Major Lisa Bloom "sets forth the methodology of the search process; details the agency's rationale in identifying the specific subcomponents with potentially responsive records; indicates the types of searches performed, both electronic and manual; lists the various databases searched; and specifies the search terms used," Harvey wrote a month ago. "Major Bloom also avers that Southcom determined, based on its review of documents located in both sets of searches, that 'no other components of [Southcom] were likely to have information responsive to plaintiff's FOIA request.'"

For the magistrate, "Southcom's willingness to conduct a second search for documents responsive to plaintiff's FOIA requests to address certain of his concerns, and to send personnel to Honduras to assist in the search for documents responsive to his requests, would substantially undercut any suggestion of bad faith."

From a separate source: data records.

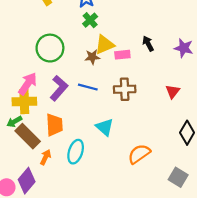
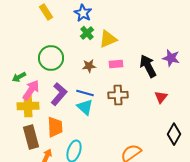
black arrow: (148, 44) -> (148, 66), moved, size x1.6
yellow triangle: (105, 45) -> (108, 39), moved
green arrow: (14, 122) -> (19, 77), moved
cyan triangle: (105, 127) -> (85, 107), moved
brown rectangle: (28, 136) -> (31, 137), turned 30

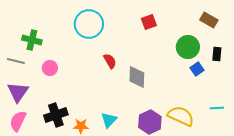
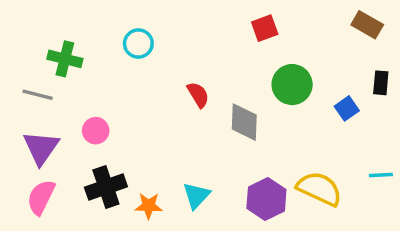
cyan circle: (89, 24) -> (138, 44), moved, size x0.6
green circle: (188, 47) -> (292, 85), moved
pink circle: (50, 68) -> (96, 131), moved

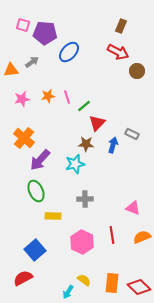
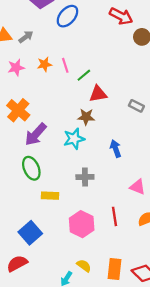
gray arrow: (32, 62) -> (26, 37), moved
red triangle: (97, 123) -> (98, 94), turned 36
blue arrow: (113, 145) -> (116, 149), moved, turned -35

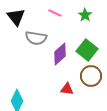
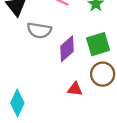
green square: (87, 50) -> (98, 44), turned 35

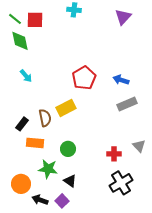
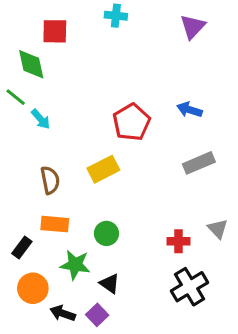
green line: (15, 19) -> (16, 97), moved
blue arrow: (121, 80) -> (189, 110), moved
brown semicircle: (45, 118) -> (50, 180), moved
black rectangle: (22, 124) -> (22, 248), moved

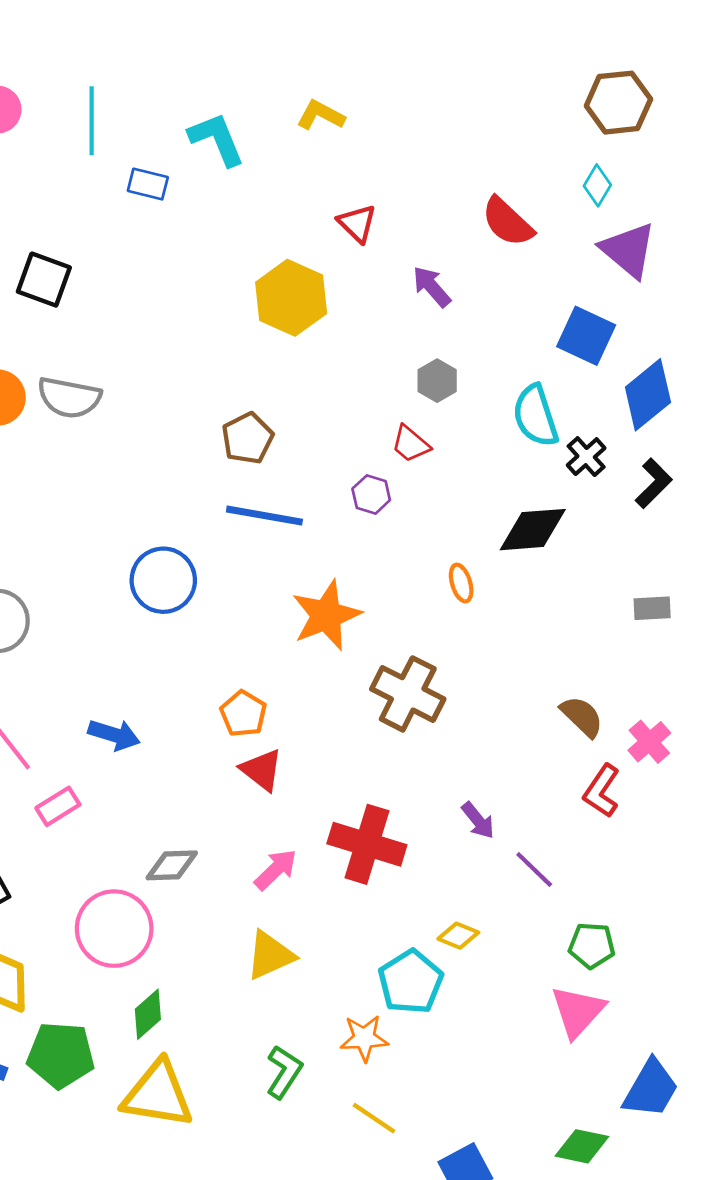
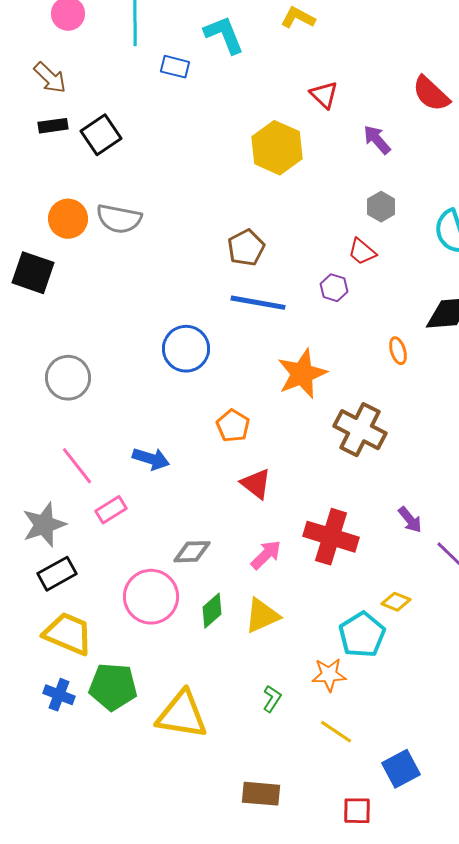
black square: (44, 280) -> (101, 135), turned 36
orange pentagon: (243, 714) -> (233, 426), moved
green diamond: (148, 1014) -> (212, 611), moved
green L-shape: (284, 1072) -> (272, 699), size x0.7

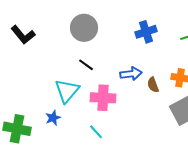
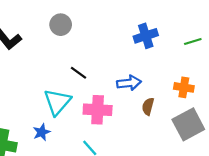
gray circle: (84, 28) -> (61, 25), moved, size x0.7
brown semicircle: (153, 85) -> (148, 106), moved, turned 35

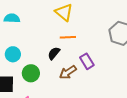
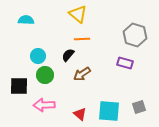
cyan circle: (13, 54) -> (38, 56), moved
purple rectangle: (87, 61) -> (125, 63), moved, turned -42

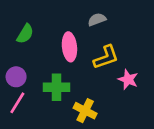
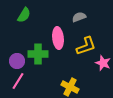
green semicircle: (25, 34) -> (24, 15), moved
green cross: (56, 87) -> (38, 54), moved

Bigwood has no basis to claim that the searches failed to produce whole categories of responsive records, as well as documents cited in the first document production.

Such "speculation ... 'does not undermine the determination that the agency conducted an adequate search for the requested records,'" Harvey wrote, quoting a 2004 ruling in Wilbur v. CIA. "Plaintiff's assertion that various records related to his requests must have existed is 'simply conjecture' and is 'insufficient to justify a finding that the search was inadequate.'"

Judge Jackson adopted the report and recommendation Friday.

Nicole Navas, a spokeswoman for the Justice Department, declined to comment on the ruling. Representatives for Bigwood have not returned a request for comment.

Bigwood filed a similar suit in 2008, challenging the Defense Intelligence Agency's seven-year delay to his request for more than 4,000 records about Colombian death squad leader Carlos Castaño.